Bundesliga: Hertha Berlin deliver statement win
September 29, 2019It's a big year for Berlin. In November, the German capital celebrates the 30th anniversary of the fall of the wall which divided it for 39 years while, from a footballing point of view, the city has not just one Bundesliga representative but two for the first time since 1977.
"The future belongs to Berlin," reads the slogan which has adorned Hertha Berlin's Olympic Stadium for the past couple of years. Indeed, for this season at least, the capital is the only German city with two top-flight football clubs.
Not that the slogan refers to the arrival of local rivals Union Berlin. As far as Hertha are concerned, Berlin's future is blue and white – and the club has big plans to ensure that is the case.
Sunday's emphatic 4-0 win away at Cologne made it two wins from two for the "Old Lady" of German football, an historic tag the club doesn't seem overly keen on hanging on to.
For the second week in a row, 22-year-old Javairo Dilrosun stood out with a stunning individual goal, following up his solo run against Paderborn last week with a dipping long-range effort to give Hertha the lead. At the other end of the scale, 35-year-old Vedad Ibisevic added two more within six minutes of coming off the bench in the second half.
Experience and youth, old and new, past and future; Hertha's goalscorers were very much symbolic of the juncture the club finds itself at as it too looks to the future.
This summer, businessman Lars Windhorst (42) and his company Tennor Holdings purchased 37.5 percent of Hertha Berlin's outsourced professional football department for €125 million ($136.7m). Before the end of the year, the investor is expected to increase his stake to 49.9 percent in exchange for a further €100m. Big numbers, big sums, big plans.
"Hertha can become a real big city club like others in London or Madrid," Windhorst told Spiegel magazine upon acquiring his stake. "Our aim is to turn Hertha into an elite club both in Germany and Europe," he repeated to Bild am Sonntag newspaper this weekend. "People might laugh, but they should not underestimate me as a businessman nor Hertha as a club."
Elite means regular participation in the Champions League – a tough ask for a club which has only ever reached the group stage once (in 1999) and which finished 11th and 10th in the three of the last six Bundesliga seasons.
Sunday's win in Cologne saw Hertha move back up to that familiar mid-table territory, but it did ease the pressure on Ante Covic, the young head coach who was appointed just one month before Windhorst's investment was made public.

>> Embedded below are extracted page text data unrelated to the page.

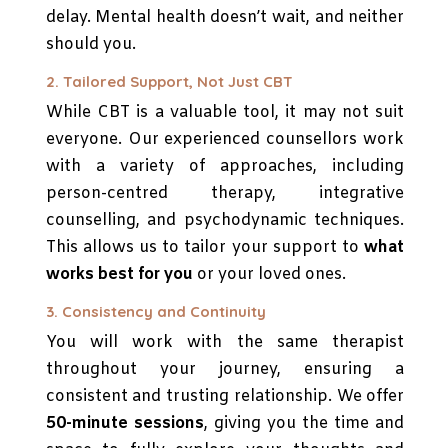
delay. Mental health doesn’t wait, and neither
should you.
2. Tailored Support, Not Just CBT
While CBT is a valuable tool, it may not suit
everyone. Our experienced counsellors work
with a variety of approaches, including
person-centred therapy, integrative
counselling, and psychodynamic techniques.
This allows us to tailor your support to
what
works best for you
or your loved ones.
3. Consistency and Continuity
You will work with the same therapist
throughout your journey, ensuring a
consistent and trusting relationship. We offer
50-minute sessions
, giving you the time and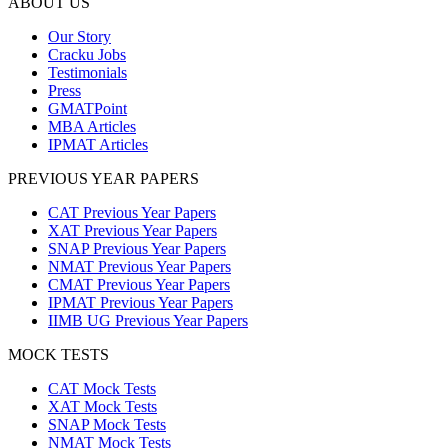
ABOUT US
Our Story
Cracku Jobs
Testimonials
Press
GMATPoint
MBA Articles
IPMAT Articles
PREVIOUS YEAR PAPERS
CAT Previous Year Papers
XAT Previous Year Papers
SNAP Previous Year Papers
NMAT Previous Year Papers
CMAT Previous Year Papers
IPMAT Previous Year Papers
IIMB UG Previous Year Papers
MOCK TESTS
CAT Mock Tests
XAT Mock Tests
SNAP Mock Tests
NMAT Mock Tests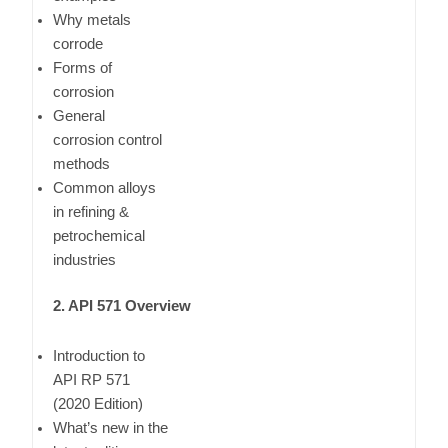
Why metals
corrode
Forms of
corrosion
General
corrosion control
methods
Common alloys
in refining &
petrochemical
industries
2. API 571 Overview
Introduction to
API RP 571
(2020 Edition)
What’s new in the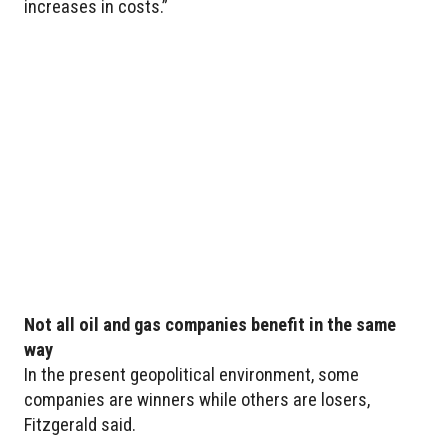
increases in costs.”
Not all oil and gas companies benefit in the same
way
In the present geopolitical environment, some
companies are winners while others are losers,
Fitzgerald said.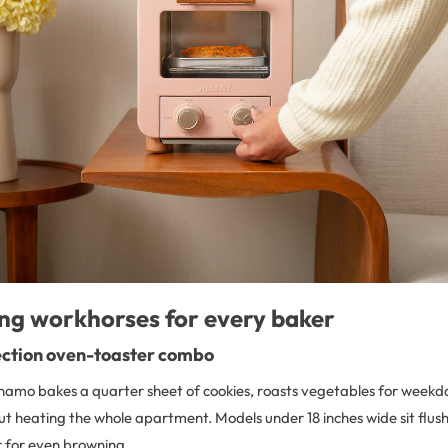
ng workhorses for every baker
ction oven-toaster combo
namo bakes a quarter sheet of cookies, roasts vegetables for weekd
t heating the whole apartment. Models under 18 inches wide sit flush
ir for even browning.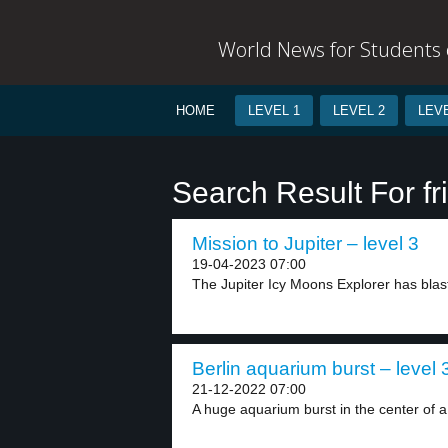
World News for Students o
HOME
LEVEL 1
LEVEL 2
LEVE
Search Result For fr
Mission to Jupiter – level 3
19-04-2023 07:00
The Jupiter Icy Moons Explorer has blast
Berlin aquarium burst – level 
21-12-2022 07:00
A huge aquarium burst in the center of a.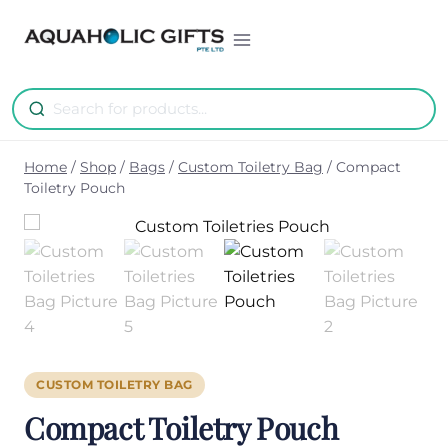
Skip
to
content
Home
/
Shop
/
Bags
/
Custom Toiletry Bag
/
Compact
Toiletry Pouch
CUSTOM TOILETRY BAG
Compact Toiletry Pouch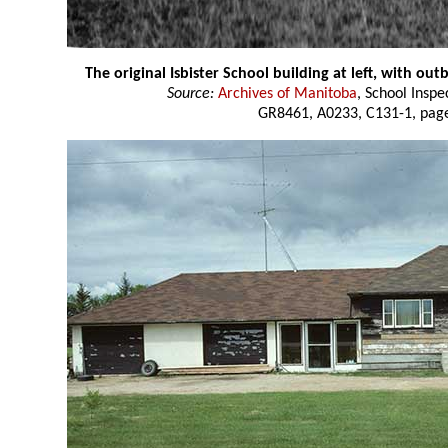
The original Isbister School building at left, with out
Source:
Archives of Manitoba
, School Insp
GR8461, A0233, C131-1, page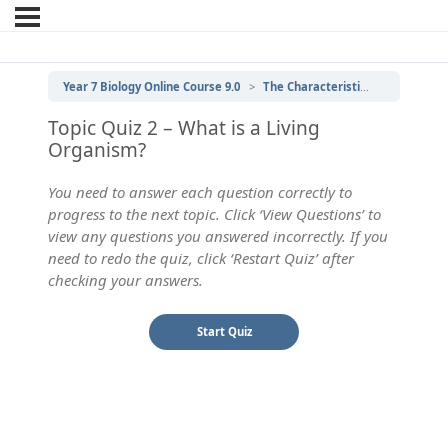
Year 7 Biology Online Course 9.0
The Characteristics of Living Things
Topic Quiz 2 – What is a Living
Organism?
You need to answer each question correctly to
progress to the next topic. Click ‘View Questions’ to
view any questions you answered incorrectly. If you
need to redo the quiz, click ‘Restart Quiz’ after
checking your answers.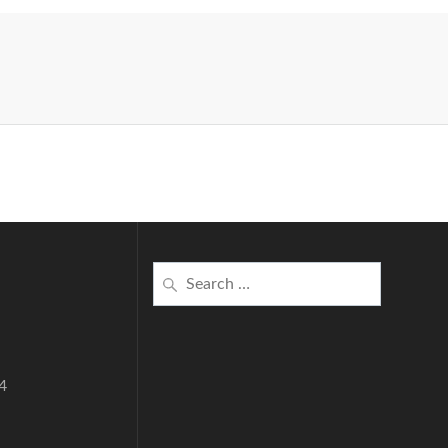
Search
for:
4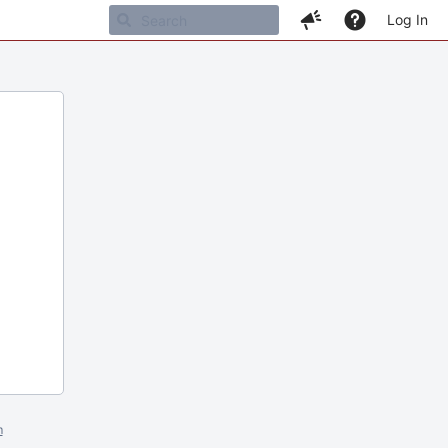
Log In
m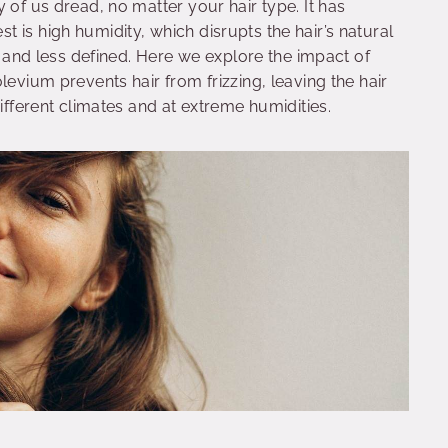
 of us dread, no matter your hair type. It has
 is high humidity, which disrupts the hair’s natural
y, and less defined. Here we explore the impact of
levium prevents hair from frizzing, leaving the hair
different climates and at extreme humidities.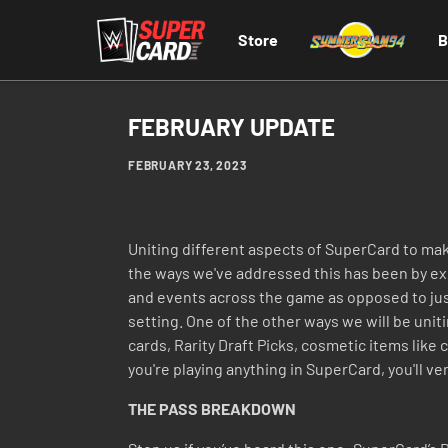
Store
B
FEBRUARY UPDATE
FEBRUARY 23, 2023
Uniting different aspects of SuperCard to ma
the ways we've addressed this has been by expa
and events across the game as opposed to just 
setting. One of the other ways we will be unit
cards, Rarity Draft Picks, cosmetic items like
you're playing anything in SuperCard, you'll ver
THE PASS BREAKDOWN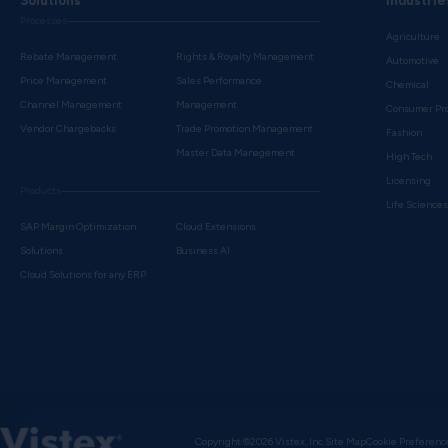
Solutions
Industrie
Processes
Agriculture
Rebate Management
Rights & Royalty Management
Automotive
Price Management
Sales Performance
Chemical
Channel Management
Management
Consumer Pr
Vendor Chargebacks
Trade Promotion Management
Fashion
Master Data Management
High Tech
Licensing
Products
Life Science
SAP Margin Optimization
Cloud Extensions
Solutions
Business AI
Cloud Solutions for any ERP
Copyright ©2026 Vistex, Inc.
Site Map
Cookie Preferenc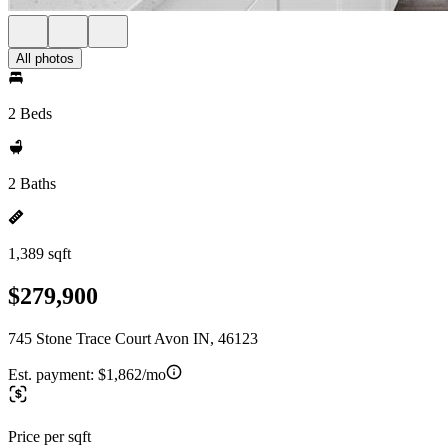
All photos
2 Beds
2 Baths
1,389 sqft
$279,900
745 Stone Trace Court Avon IN, 46123
Est. payment:
$1,862/mo
Price per sqft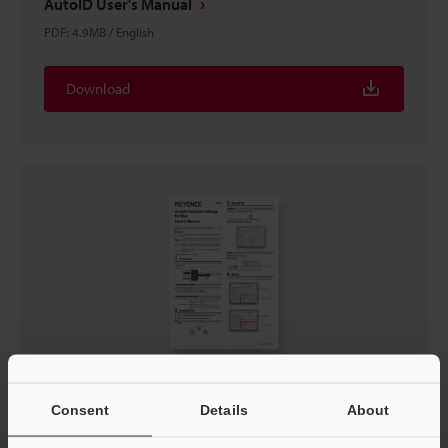
AutoID User's Manual
PDF
:
4.9MB
/
English
Download
AutoID Keyboard Wedge Users Manual for Mac
Consent
Details
About
PDF
:
305KB
/
English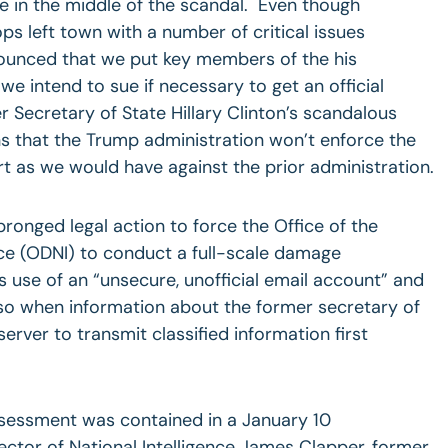
’re in the middle of the scandal. Even though
s left town with a number of critical issues
ounced that we put key members of the his
we intend to sue if necessary to get an official
Secretary of State Hillary Clinton’s scandalous
ns that the Trump administration won’t enforce the
rt as we would have against the prior administration.
pronged legal action to force the Office of the
ence (ODNI) to conduct a full-scale damage
s use of an “unsecure, unofficial email account” and
o so when information about the former secretary of
server to transmit classified information first
essment was contained in a January 10
ector of National Intelligence James Clapper, former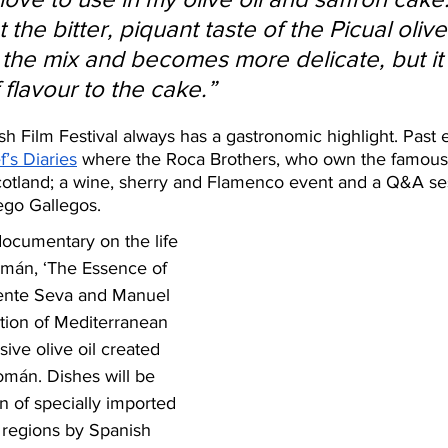
 the bitter, piquant taste of the Picual olive
 the mix and becomes more delicate, but it
flavour to the cake.”
h Film Festival always has a gastronomic highlight. Past 
f’s Diaries
 where the Roca Brothers, who own the famous 
otland; a wine, sherry and Flamenco event and a Q&A ses
ego Gallegos. 
documentary on the life 
mán, ‘The Essence of 
icente Seva and Manuel 
tion of Mediterranean 
sive olive oil created 
mán. Dishes will be 
n of specially imported 
regions by Spanish 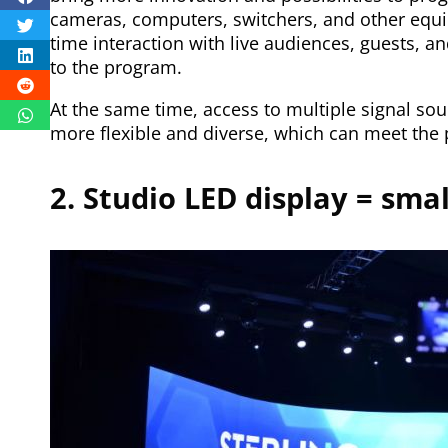
cameras, computers, switchers, and other equi
time interaction with live audiences, guests, a
to the program.
At the same time, access to multiple signal s
more flexible and diverse, which can meet the 
2. Studio LED display = sma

Covic, who had led Hertha's U23s to increasingly high finishes in the fourth division, was expected to deliver more expansive football than his predecessor Pal Dardai but consecutive defeats to Wolfsburg, Schalke and Mainz soon had observers wondering whether the club might not have been better off waiting for Windhorst's millions to arrive.
Even the recent victories over newly-promoted opposition come with reservations and caveats. Last week's home win over Paderborn came despite the away side enjoying considerably more of the ball and creating a number of good chances, while the thrashing of Cologne is tempered by the fact that the Billy Goats quickly lost playmakers Dominick Drexler to injury before being reduced to ten men before half-time.
"I'm happy that we were able to build on the Paderborn result and that we showed our quality on the pitch,” said Covic. "We're heading in the right direction and we want to continue next week against Düsseldorf."
After that come Werder Bremen, Hoffenheim and Dynamo Dresden in the cup before the historic trip to Köpenick to face Union – on paper, all games in which Hertha will be expected to deliver.
"The future belongs to Berlin," they say, but it's up to Hertha to determine what that exactly that future looks like.